Title: Two types of novel dipeptidyl aminopeptidases from Pseudomonas sp. strain WO24 Ogasawara W, Kobayashi G, Okada H, Morikawa Y Ref: Journal of Bacteriology, 178:6288, 1996 : PubMed
Two kinds of dipeptidyl aminopeptidase I (DAP I [cathepsin C])-like activities which hydrolyze Gly-Phe-p-nitroanilide (Gly-Phe-pNA) were detected in Pseudomonas sp. strain WO24. They were purified and characterized. The isolated enzymes, named DAP BII and DAP BIII, were revealed to be homogeneous by sodium dodecyl sulfate-polyacrylamide gel electrophoresis (SDS-PAGE) and isoelectric focusing. DAP BII was estimated to have a molecular mass of 150,000 Da by gel filtration and a subunit size of 73,000 Da by SDS-PAGE, indicating it to be a homodimer. The molecular mass of DAP BIII was evaluated to be approximately 60,000 Da by gel filtration and 69,000 Da by SDS-PAGE, indicating that it is monomeric. The isoelectric points of DAP BII and DAP BIII were 6.1 and 5.0, and their optimal pHs were 8.0 and 8.5 to 9.0, respectively. The result of peptide mapping for DAP BII and DAP BIII showed that these enzymes consist of different components. Both enzymes were completely inhibited by diisopropylphosphofluoride but not by general thiol inhibitors, indicating that they are serine proteases.
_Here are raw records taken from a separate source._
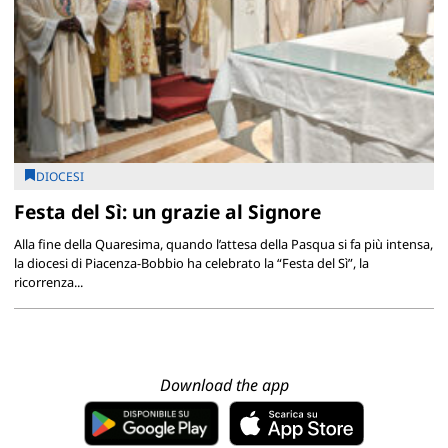
DIOCESI
Festa del Sì: un grazie al Signore
Alla fine della Quaresima, quando l’attesa della Pasqua si fa più intensa,
la diocesi di Piacenza-Bobbio ha celebrato la “Festa del Sì”, la
ricorrenza...
Download the app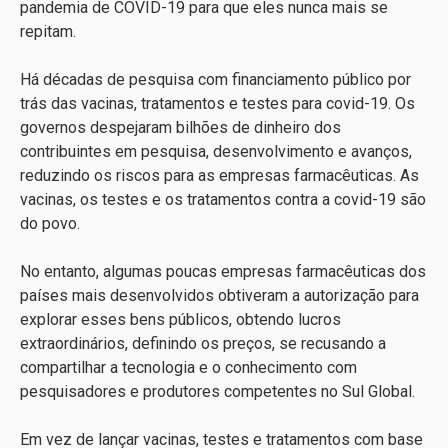
pandemia de COVID-19 para que eles nunca mais se
repitam.
Há décadas de pesquisa com financiamento público por
trás das vacinas, tratamentos e testes para covid-19. Os
governos despejaram bilhões de dinheiro dos
contribuintes em pesquisa, desenvolvimento e avanços,
reduzindo os riscos para as empresas farmacêuticas. As
vacinas, os testes e os tratamentos contra a covid-19 são
do povo.
No entanto, algumas poucas empresas farmacêuticas dos
países mais desenvolvidos obtiveram a autorização para
explorar esses bens públicos, obtendo lucros
extraordinários, definindo os preços, se recusando a
compartilhar a tecnologia e o conhecimento com
pesquisadores e produtores competentes no Sul Global.
Em vez de lançar vacinas, testes e tratamentos com base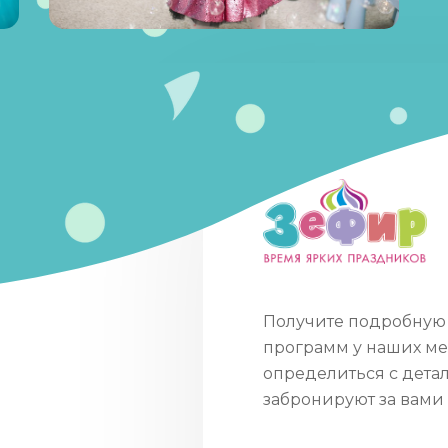
Получите подробную 
программ у наших ме
определиться с дета
забронируют за вами 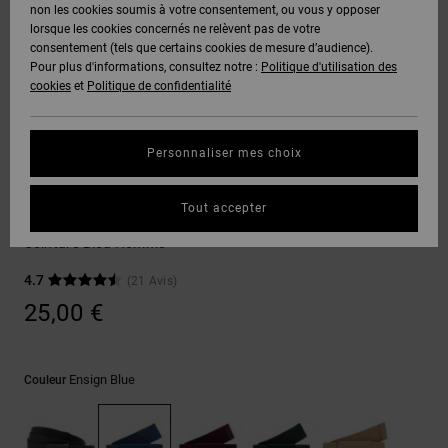
Voir Tout
non les cookies soumis à votre consentement, ou vous y opposer
Boots
Pantalons
Manteaux
Bonnets
lorsque les cookies concernés ne relèvent pas de votre
Quiksilver
Snowboard
& Shorts
consentement (tels que certains cookies de mesure d’audience).
Freedom
BONS
Onyx
Pantalons
Pour plus d'informations, consultez notre :
Politique d'utilisation des
PLANS
Sweats
Accessoires
cookies
et
Politique de confidentialité
Unisex
Voir Tout
Protection
AT-2
Shorts
des
AIDE &
T-Shirts
Voir Tout
données
Personnaliser mes choix
CONTACT
Voir Tout
Liquid
Boardshorts
Ceintures
Fuego
Chemises
Guide des
Tout accepter
MAGASINS
& Polos
Web
tailles
Voir Tout
Ceinture Bleu Homme
CARTE
Pantalons,
4.7
(21 Avis)
Démarrez
CADEAU
Jeans &
une
25,00 €
Shorts
conversation
pour obtenir
LISTE DE
la réponse la
plus rapide à
SOUHAITS
Bonnets &
Ensign Blue
Couleur
votre
Casquettes
question.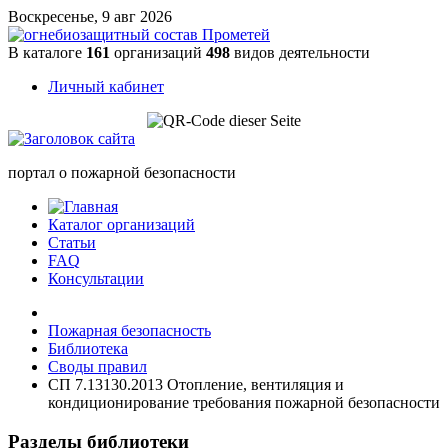
Воскресенье, 9 авг 2026
В каталоге
161
организаций
498
видов деятельности
Личный кабинет
портал о пожарной безопасности
Каталог организаций
Статьи
FAQ
Консультации
Пожарная безопасность
Библиотека
Своды правил
СП 7.13130.2013 Отопление, вентиляция и
кондиционирование требования пожарной безопасности
Разделы библиотеки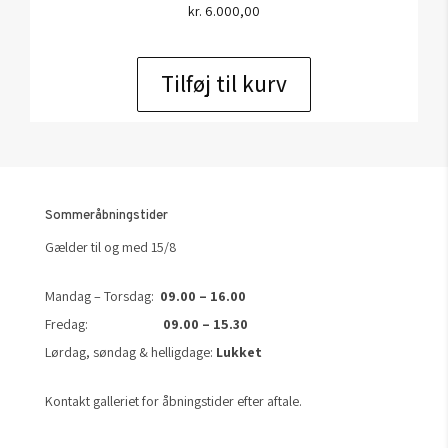
kr.
6.000,00
Tilføj til kurv
Sommeråbningstider
Gælder til og med 15/8
Mandag – Torsdag:
09.00 – 16.00
Fredag:
09.00 – 15.30
Lørdag, søndag & helligdage:
Lukket
Kontakt galleriet for åbningstider efter aftale.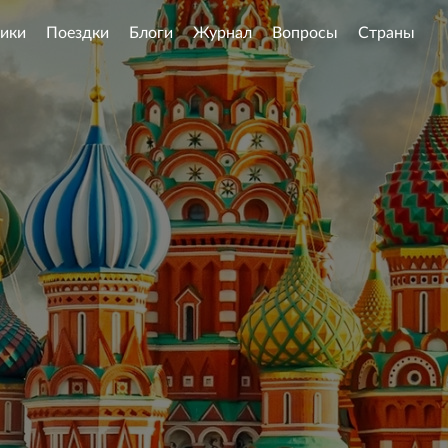
ики
Поездки
Блоги
Журнал
Вопросы
Страны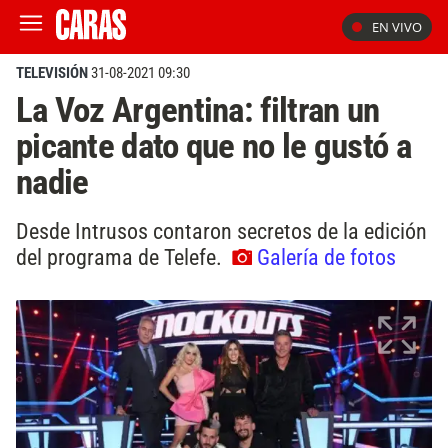
EN VIVO
TELEVISIÓN
31-08-2021 09:30
La Voz Argentina: filtran un
picante dato que no le gustó a
nadie
Desde Intrusos contaron secretos de la edición
del programa de Telefe.
Galería de fotos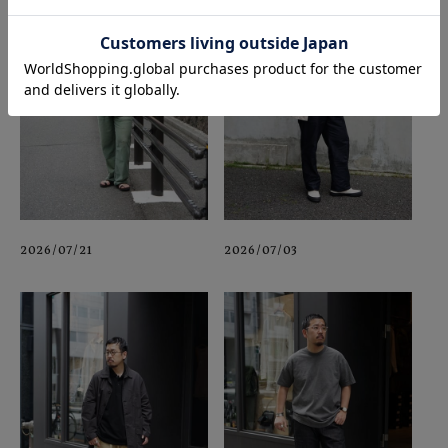
2026/07/21
2026/07/03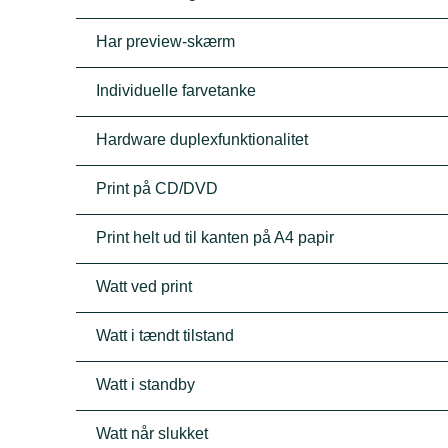
Har preview-skærm
Individuelle farvetanke
Hardware duplexfunktionalitet
Print på CD/DVD
Print helt ud til kanten på A4 papir
Watt ved print
Watt i tændt tilstand
Watt i standby
Watt når slukket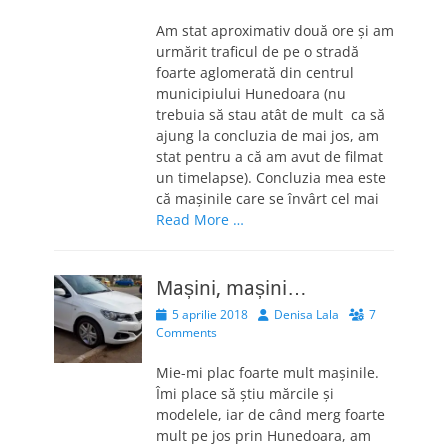
Am stat aproximativ două ore și am
urmărit traficul de pe o stradă
foarte aglomerată din centrul
municipiului Hunedoara (nu
trebuia să stau atât de mult ca să
ajung la concluzia de mai jos, am
stat pentru a că am avut de filmat
un timelapse). Concluzia mea este
că mașinile care se învârt cel mai
Read More …
Mașini, mașini…
Posted
Author
5 aprilie 2018
Denisa Lala
7
on
Comments
Mie-mi plac foarte mult mașinile.
Îmi place să știu mărcile și
modelele, iar de când merg foarte
mult pe jos prin Hunedoara, am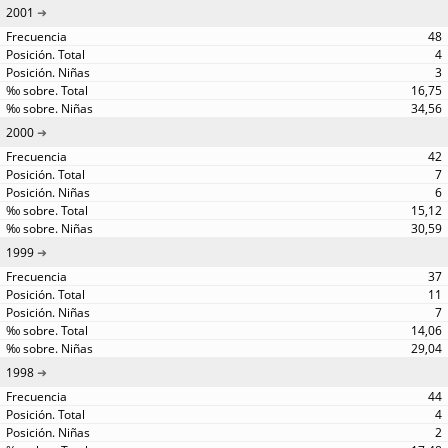
2001
48
4
3
16,75
34,56
2000
42
7
6
15,12
30,59
1999
37
11
7
14,06
29,04
1998
44
4
2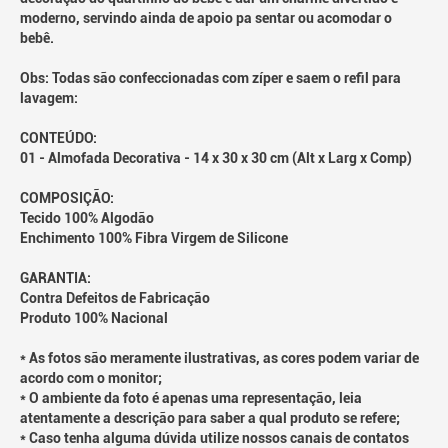
moderno, servindo ainda de apoio pa sentar ou acomodar o
bebê.
Obs: Todas são confeccionadas com zíper e saem o refil para
lavagem:
CONTEÚDO:
01 - Almofada Decorativa - 14 x 30 x 30 cm (Alt x Larg x Comp)
COMPOSIÇÃO:
Tecido 100% Algodão
Enchimento 100% Fibra Virgem de Silicone
GARANTIA:
Contra Defeitos de Fabricação
Produto 100% Nacional
* As fotos são meramente ilustrativas, as cores podem variar de
acordo com o monitor;
* O ambiente da foto é apenas uma representação, leia
atentamente a descrição para saber a qual produto se refere;
* Caso tenha alguma dúvida utilize nossos canais de contatos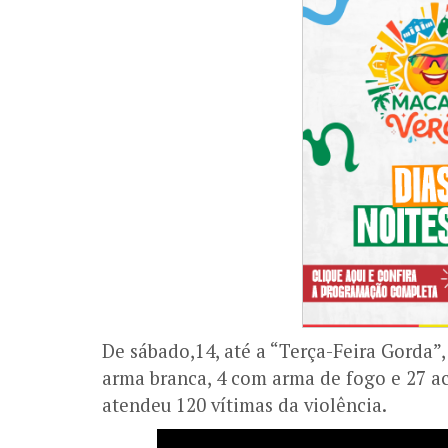
De sábado,14, até a “Terça-Feira Gorda”,
arma branca, 4 com arma de fogo e 27 ac
atendeu 120 vítimas da violência.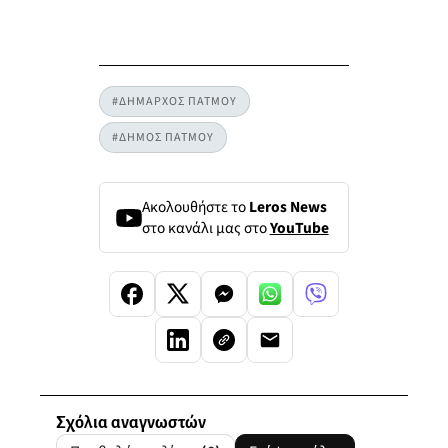
#ΔΗΜΑΡΧΟΣ ΠΑΤΜΟΥ
#ΔΗΜΟΣ ΠΑΤΜΟΥ
Ακολουθήστε το
Leros News
στο κανάλι μας στο
YouTube
Σχόλια αναγνωστών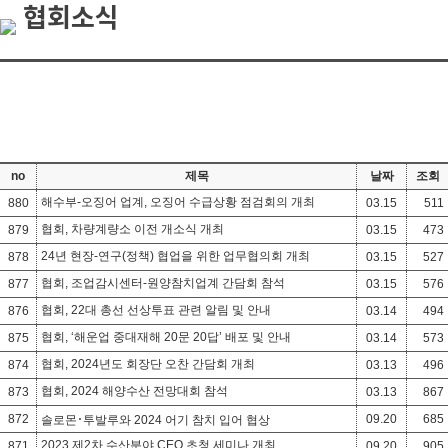
협회소식
no
제목
날짜
조회
해수부-오징어 업계, 오징어 수급상황 점검회의 개최
880
03.15
511
협회, 차량계량소 이전 개소식 개최
879
03.15
473
24년 현장-연구(정책) 협업을 위한 업무협의회 개최
878
03.15
527
협회, 조업감시센터-원양참치업계 간담회 참석
877
03.15
576
협회, 22대 총선 선상투표 관련 알림 및 안내
876
03.14
494
협회, ‘해운업 중대재해 20문 20답’ 배포 및 안내
875
03.14
573
협회, 2024년도 회장단 오찬 간담회 개최
874
03.13
496
협회, 2024 해양수산 전망대회 참석
873
03.13
867
872
09.20
685
솔로몬･투발루와 2024 어기 참치 입어 협상
2023 제2차 수산분야 CEO 초청 세미나 개최
871
09.20
905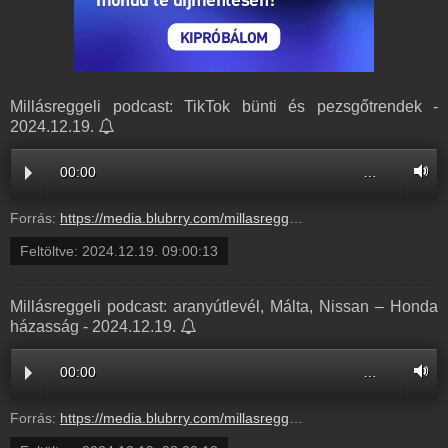
Millásreggeli podcast: TikTok bünti és pezsgőtrendek -
2024.12.19.
00:00
…
Forrás:
https://media.blubrry.com/millasreggeli/millasreggeli.hu/wp-content/uploads/2024/12/cafe_radiocafe98_20241219-0900_OK.mp3
Feltöltve:
2024.12.19. 09:00:13
Millásreggeli podcast: aranyútlevél, Málta, Nissan – Honda
házasság - 2024.12.19.
00:00
…
Forrás:
https://media.blubrry.com/millasreggeli/millasreggeli.hu/wp-content/uploads/2024/12/cafe_radiocafe98_20241219-0800_OK.mp3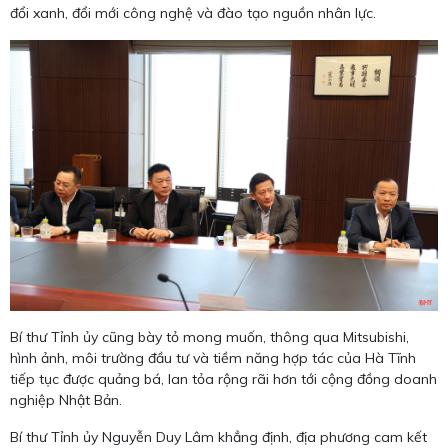
đổi xanh, đổi mới công nghệ và đào tạo nguồn nhân lực.
Bí thư Tỉnh ủy cũng bày tỏ mong muốn, thông qua Mitsubishi,
hình ảnh, môi trường đầu tư và tiềm năng hợp tác của Hà Tĩnh
tiếp tục được quảng bá, lan tỏa rộng rãi hơn tới cộng đồng doanh
nghiệp Nhật Bản.
Bí thư Tỉnh ủy Nguyễn Duy Lâm khẳng định, địa phương cam kết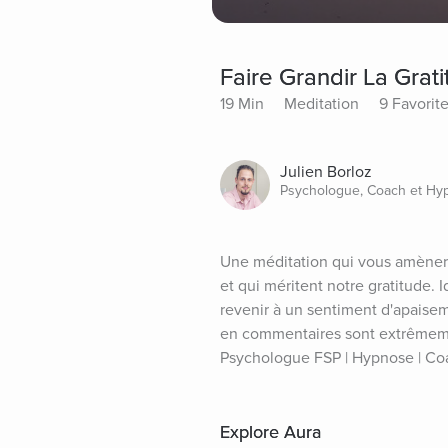
Faire Grandir La Grat
19 Min
Meditation
9 Favorit
Julien Borloz
Psychologue, Coach et Hy
Une méditation qui vous amènera 
et qui méritent notre gratitude. I
revenir à un sentiment d'apaisem
en commentaires sont extrêmement
Psychologue FSP | Hypnose | Co
Explore Aura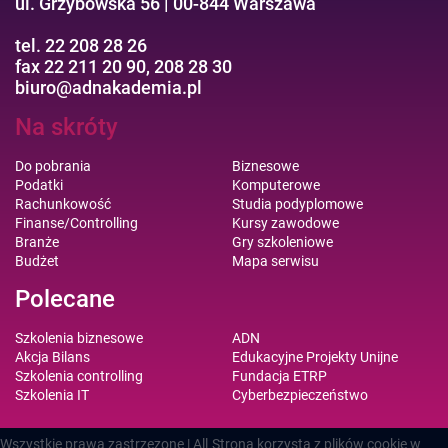
ul. Grzybowska 56 | 00-844 Warszawa
tel. 22 208 28 26
fax 22 211 20 90, 208 28 30
biuro@adnakademia.pl
Na skróty
Do pobrania
Biznesowe
Podatki
Komputerowe
Rachunkowość
Studia podyplomowe
Finanse/Controlling
Kursy zawodowe
Branże
Gry szkoleniowe
Budżet
Mapa serwisu
Polecane
Szkolenia biznesowe
ADN
Akcja Bilans
Edukacyjne Projekty Unijne
Szkolenia controlling
Fundacja ETRP
Szkolenia IT
Cyberbezpieczeństwo
Wszystkie prawa zastrzezone | All
Strona korzysta z plików cookie w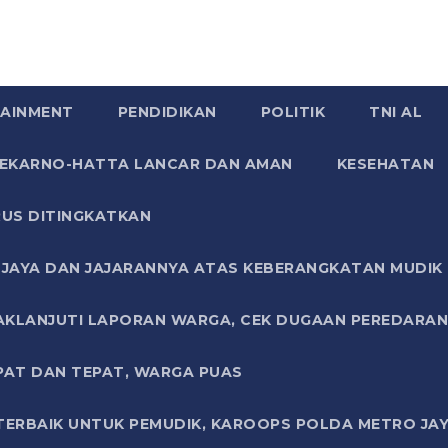
AINMENT
PENDIDIKAN
POLITIK
TNI AL
SOEKARNO-HATTA LANCAR DAN AMAN
KESEHATAN
US DITINGKATKAN
JAYA DAN JAJARANNYA ATAS KEBERANGKATAN MUDIK G
AKLANJUTI LAPORAN WARGA, CEK DUGAAN PEREDARAN
PAT DAN TEPAT, WARGA PUAS
TERBAIK UNTUK PEMUDIK, KAROOPS POLDA METRO JAY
DAP BII and DAP BIII hydrolyzed Gly-Phe-pNA but not Gly-Arg-pNA, both of which are model substrates for mammalian DAP I. Despite these shared activities toward DAP I, DAP BII released dipeptides from Ala-Ala-pNA and Lys-Ala-4-methylcoumarinamide (a substrate for DAP II), whereas DAP BIII did not hydrolyze either of these compounds and was presumed to prefer substrates composed of bulky, hydrophobic amino acids at P1 and P1' positions. In addition, DAP BII showed no endopeptidase activity, whereas DAP BIII possessed the activity on N-terminally blocked peptide derivatives besides exopeptidase activity. Assays performed with bioactive peptides such as angiotensin I and neuromedin N as substrates indicate that DAP BII has a considerably broader substrate specificity than DAP BIII and is able to hydrolyze an X-Pro bond, an imido bond that few peptidases and no known DAPs can cleave. These characteristics, namely, substrate specificities, molecular mass, pI, peptide mapping, pH optimum, and effect of inhibitors, suggested that the two DAPs purified in this work are distinct enzymes and do not belong to any of the previously reported DAP classes.